In solving this problem, 15 predicates go in a row. In YieldProlog, you have to write 15 nested loops for this:
foreach (var l1 in Pred1(...)) foreach (var l2 in Pred2(...)) … foreach (var l15 in Pred15(...)) yield return false;
This is inconvenient and ugly. Therefore, we add an auxiliary method And, which builds chains of predicates:
public static IEnumerable<bool> And(this IEnumerable<bool> source, IEnumerable<bool> inner) { foreach (bool l1 in source) foreach (bool l2 in inner) yield return false; }
It's all. You can call the Einstein function:
var houses = new Variable(); Einstein(houses);
And, nothing happens. That's because we simply built an iterator using yield, but did not create an iteration loop. You can create it explicitly:
foreach (var l1 in Einstein(houses)) Console.WriteLine(houses);
And you can simply call the Count method, which will go through the iterator and calculate the number of iterations.

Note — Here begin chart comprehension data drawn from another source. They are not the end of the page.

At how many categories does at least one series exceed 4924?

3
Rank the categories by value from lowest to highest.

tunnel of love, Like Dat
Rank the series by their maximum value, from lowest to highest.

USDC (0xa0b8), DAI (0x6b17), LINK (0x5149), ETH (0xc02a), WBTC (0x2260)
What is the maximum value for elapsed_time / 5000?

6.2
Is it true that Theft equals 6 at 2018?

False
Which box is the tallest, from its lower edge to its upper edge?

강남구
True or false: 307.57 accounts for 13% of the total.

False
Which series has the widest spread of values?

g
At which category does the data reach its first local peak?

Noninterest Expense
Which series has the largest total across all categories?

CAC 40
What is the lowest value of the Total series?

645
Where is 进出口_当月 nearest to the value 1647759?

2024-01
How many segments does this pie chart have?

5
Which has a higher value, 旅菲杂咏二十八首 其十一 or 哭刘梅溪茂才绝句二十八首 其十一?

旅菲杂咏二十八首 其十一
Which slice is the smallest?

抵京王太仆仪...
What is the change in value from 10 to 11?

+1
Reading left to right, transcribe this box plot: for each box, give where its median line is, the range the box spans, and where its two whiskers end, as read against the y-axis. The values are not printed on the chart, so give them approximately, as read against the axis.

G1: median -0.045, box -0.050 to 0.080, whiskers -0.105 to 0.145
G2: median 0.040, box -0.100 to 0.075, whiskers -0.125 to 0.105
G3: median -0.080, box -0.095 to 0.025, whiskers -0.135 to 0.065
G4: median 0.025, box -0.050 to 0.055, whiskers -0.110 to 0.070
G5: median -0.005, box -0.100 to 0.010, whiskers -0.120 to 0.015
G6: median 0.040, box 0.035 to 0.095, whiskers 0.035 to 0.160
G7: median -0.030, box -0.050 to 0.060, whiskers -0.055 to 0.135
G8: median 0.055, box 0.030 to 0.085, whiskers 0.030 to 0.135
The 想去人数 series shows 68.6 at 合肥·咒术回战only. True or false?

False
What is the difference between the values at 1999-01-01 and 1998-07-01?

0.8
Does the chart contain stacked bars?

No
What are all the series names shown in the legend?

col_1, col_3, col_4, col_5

In addition, before starting our iterator, we can add new conditions to our solution:
Einstein(houses) // ? .And(Member(List(owner, "fish", _, _, _), houses)) // . .And(WriteLine(() => owner)) // . .And(WriteLine(() => houses)) .Count();
Auxiliary function WriteLine:
public static IEnumerable<bool> WriteLine(Func<object> s) { Console.WriteLine(s()); yield return false; }
Instead of a resume
This article arose from the question of how logical tasks could be easily described in C #. And here I brought one of the ways. I had no goal to get the optimal solution in terms of performance or memory size. There are libraries that allow you to write programs on the Prolog, compile them and connect as libraries to your project. I also wanted to get a solution using built-in C # tools. Searching on the Internet, I found the YieldProlog library, which solves this problem. That is, I can describe logical tasks in my usual language using familiar syntax. At the same time, I describe the problem in the same way as on Prolog. Yes, and it is possible to use the types and features of C #. Yes, and with the ability to optimize the solution as needed.
If anyone is interested, then the program runs on my old AMD Turion 1.8 GHz laptop in 0.1 seconds.